I was told by an Archdeacon
that if I should go ahead with the [making of a] Fidelity video called ‘Touched
by the Master’, the ‘Bishop will not look too kindly on this’. “I did not feel
that Bishop Ingham supported me. I was the only ex-gay voice. Peter Turner, the
chairman of ‘Another Chance’ ministry offered to be on the Commission of gays
and lesbians as well as friends of gay and lesbians, as he was a friend of
ex-gays.”
“I got a lot of harassing
phone calls and E-mails and threats from gay rights activists. They were
closely connected to the time I gave parish talks.
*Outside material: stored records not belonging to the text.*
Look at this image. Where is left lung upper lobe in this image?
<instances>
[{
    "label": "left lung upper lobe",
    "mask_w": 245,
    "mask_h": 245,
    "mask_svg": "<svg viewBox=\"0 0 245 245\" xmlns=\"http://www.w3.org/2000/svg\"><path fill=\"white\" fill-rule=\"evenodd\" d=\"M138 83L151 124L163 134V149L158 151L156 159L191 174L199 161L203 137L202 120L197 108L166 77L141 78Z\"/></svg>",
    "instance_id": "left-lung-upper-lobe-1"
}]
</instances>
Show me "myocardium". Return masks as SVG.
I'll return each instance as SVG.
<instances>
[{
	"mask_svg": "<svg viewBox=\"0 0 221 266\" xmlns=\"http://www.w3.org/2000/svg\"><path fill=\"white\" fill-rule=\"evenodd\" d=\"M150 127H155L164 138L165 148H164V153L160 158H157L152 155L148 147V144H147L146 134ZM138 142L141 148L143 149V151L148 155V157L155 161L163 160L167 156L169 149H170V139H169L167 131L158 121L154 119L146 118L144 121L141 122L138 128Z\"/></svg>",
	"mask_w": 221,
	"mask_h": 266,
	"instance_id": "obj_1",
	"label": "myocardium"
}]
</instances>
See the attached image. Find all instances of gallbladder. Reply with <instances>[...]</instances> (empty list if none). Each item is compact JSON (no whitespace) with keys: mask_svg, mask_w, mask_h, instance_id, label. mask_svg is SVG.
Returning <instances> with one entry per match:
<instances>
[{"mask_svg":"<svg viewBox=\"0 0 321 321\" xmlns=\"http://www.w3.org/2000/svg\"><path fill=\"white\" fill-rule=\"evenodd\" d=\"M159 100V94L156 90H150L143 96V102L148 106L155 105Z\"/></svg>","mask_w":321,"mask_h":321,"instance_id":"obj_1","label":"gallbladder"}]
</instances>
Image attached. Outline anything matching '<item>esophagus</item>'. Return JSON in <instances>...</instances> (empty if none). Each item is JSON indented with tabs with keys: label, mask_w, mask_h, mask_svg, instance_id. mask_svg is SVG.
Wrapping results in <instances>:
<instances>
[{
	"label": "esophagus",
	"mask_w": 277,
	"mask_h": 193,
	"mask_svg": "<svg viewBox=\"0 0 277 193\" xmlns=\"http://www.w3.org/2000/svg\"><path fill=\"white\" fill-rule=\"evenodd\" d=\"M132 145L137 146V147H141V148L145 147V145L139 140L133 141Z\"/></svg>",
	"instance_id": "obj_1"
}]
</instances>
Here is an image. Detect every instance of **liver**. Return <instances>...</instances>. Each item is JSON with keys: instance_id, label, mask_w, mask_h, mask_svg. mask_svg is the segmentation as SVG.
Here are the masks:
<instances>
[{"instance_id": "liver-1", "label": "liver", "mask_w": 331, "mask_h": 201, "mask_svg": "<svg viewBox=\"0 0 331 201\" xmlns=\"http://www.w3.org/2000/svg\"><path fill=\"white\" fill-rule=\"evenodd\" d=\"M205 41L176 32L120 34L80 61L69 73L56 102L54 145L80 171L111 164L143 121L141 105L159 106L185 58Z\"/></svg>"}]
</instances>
The harassment stopped as
soon as I stopped making the rounds. I used to get three or four calls a week.
Ex-gays were negated and ridiculed. The driving force was to discredit those
who had left the life style.”
“I want the church to listen
to the voices of ex-gays. I don’t want the church to turn its back on people
who want to leave the lifestyle. It is going on. I don’t want people, who are
struggling to get out of the lifestyle, to be told ‘God made me that way’. They
should have an opportunity to get out.”
“I was once in a pit when I
was gay. When I jumped out of the pit there was the whole world in front of me.
We should not stop supporting people who want to get out of the pit. The gospel
is about transformation of life and we cannot expect God to fit into our
lifestyle, we have to fit our lifestyle into what God demands of us.”